The war dragged on until 1869 when, under pressure from European powers, the Ottomans agreed to an armistice with modest concessions to the Cretans. But Crete remained an Ottoman possession until it achieved self-determination in 1898. The Western powers did not want the Ottoman Empire dismembered, since it comprised an important bulwark against Russian expansionism into the Mediterranean. Public figures such as Victor Hugo and Guiseppe Garibaldi campaigned in vain.
After leaving Crete, Skinner continued to promote the cause. On 11 March 1868, he delivered a public lecture in New York to raise funds for the provision of ambulances to ferry wounded Cretans from the battlefield. In letters to the “New York Times,” he asked Americans to raise “a few hundred dollars” to pay for an “ambulance mule train.”

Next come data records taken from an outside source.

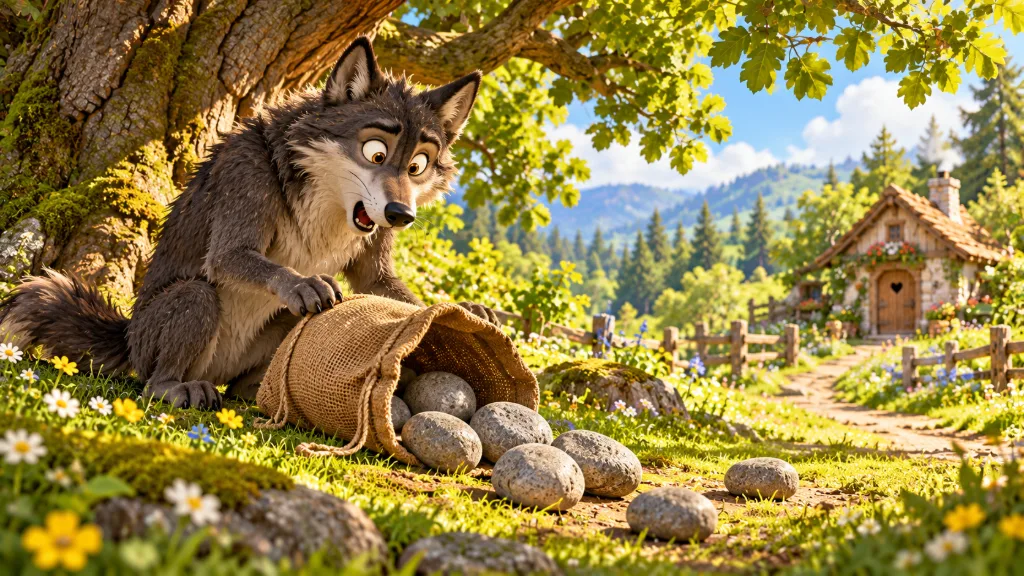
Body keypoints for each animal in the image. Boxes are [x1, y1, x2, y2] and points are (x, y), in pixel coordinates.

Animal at [0, 37, 498, 409]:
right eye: (376, 153)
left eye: (417, 165)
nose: (401, 215)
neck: (327, 208)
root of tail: (126, 338)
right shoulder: (245, 185)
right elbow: (242, 260)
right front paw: (302, 282)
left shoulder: (371, 271)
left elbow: (393, 291)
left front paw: (467, 310)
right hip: (191, 303)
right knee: (154, 377)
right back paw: (178, 388)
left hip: (279, 331)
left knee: (242, 383)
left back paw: (259, 392)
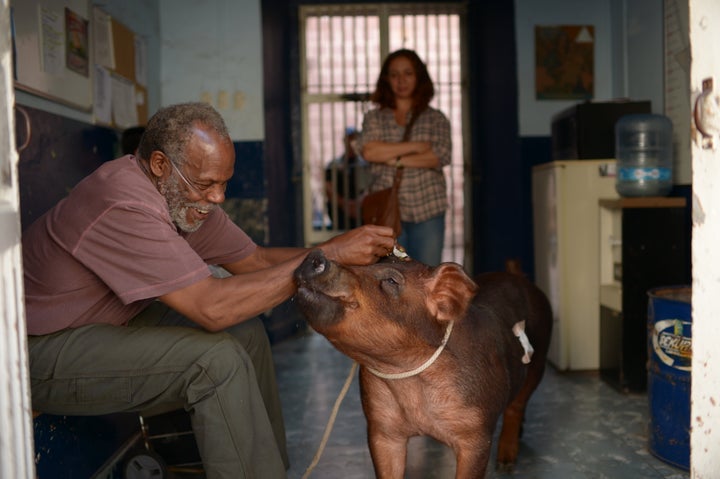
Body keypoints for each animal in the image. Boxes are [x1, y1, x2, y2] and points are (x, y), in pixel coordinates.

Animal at [292, 249, 552, 478]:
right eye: (368, 263)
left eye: (391, 280)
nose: (316, 255)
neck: (410, 383)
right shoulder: (381, 426)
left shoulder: (476, 433)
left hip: (539, 361)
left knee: (516, 405)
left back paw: (506, 464)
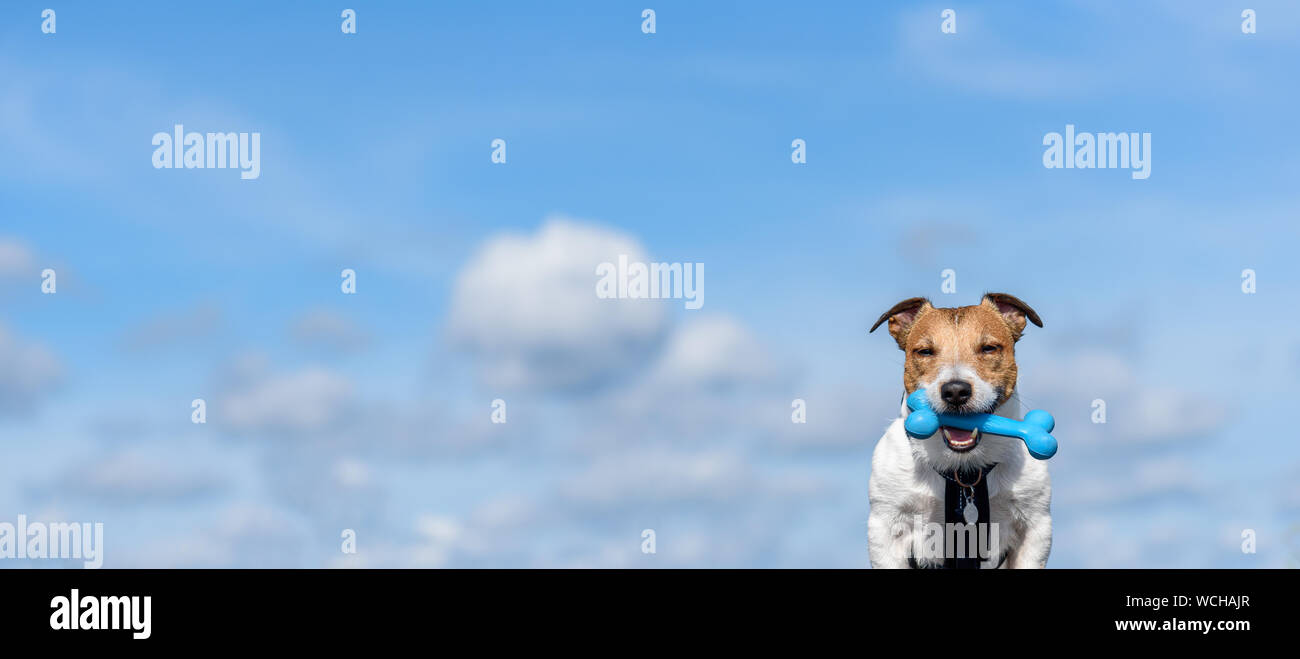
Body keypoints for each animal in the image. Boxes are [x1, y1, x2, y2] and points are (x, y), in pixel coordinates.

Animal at [868, 291, 1050, 569]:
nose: (955, 391)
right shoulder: (886, 528)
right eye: (925, 351)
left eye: (988, 348)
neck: (963, 473)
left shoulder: (1034, 526)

By June 1868, Skinner was back on Crete. He wrote to the “New York Times” from a “little ruined church, seashore of Sfakia, Crete, June 16.” He reported that “the best blood of these wild, strong men is poured out on a mountain behind us in almost daily skirmishes to keep the foe at arm’s length.” He described a patient who had been treated for an eye injury and continued, “would that those in far away Western towns, who gave their dollars for the Cretan wounded, could see how much every ten cents will accomplish here.”
This man was not a fair-weather friend to Crete. He and his like didn’t move governments to intervene, but probably conditioned public opinion to the extent that when the next insurrection came, in 1896, governments had little choice but to support Cretan independence. The Ottoman massacres of Bulgarian civilians in the 1870s will also have played a major role in the international change of approach.
Author’s Note: I have since discovered others: Jules Ballot: Historoire de l’Insurrection Cretoise, Paris, 1868; Edmond Desmaze: Etudes et Souvenirs Helleniques, Lyon, 1878; Edmond Desmaze: Souvenirs d’un Philhellene: Gustave Flourans et l’Insurrection Cretoise de 1866-1868, Lyons, 1893.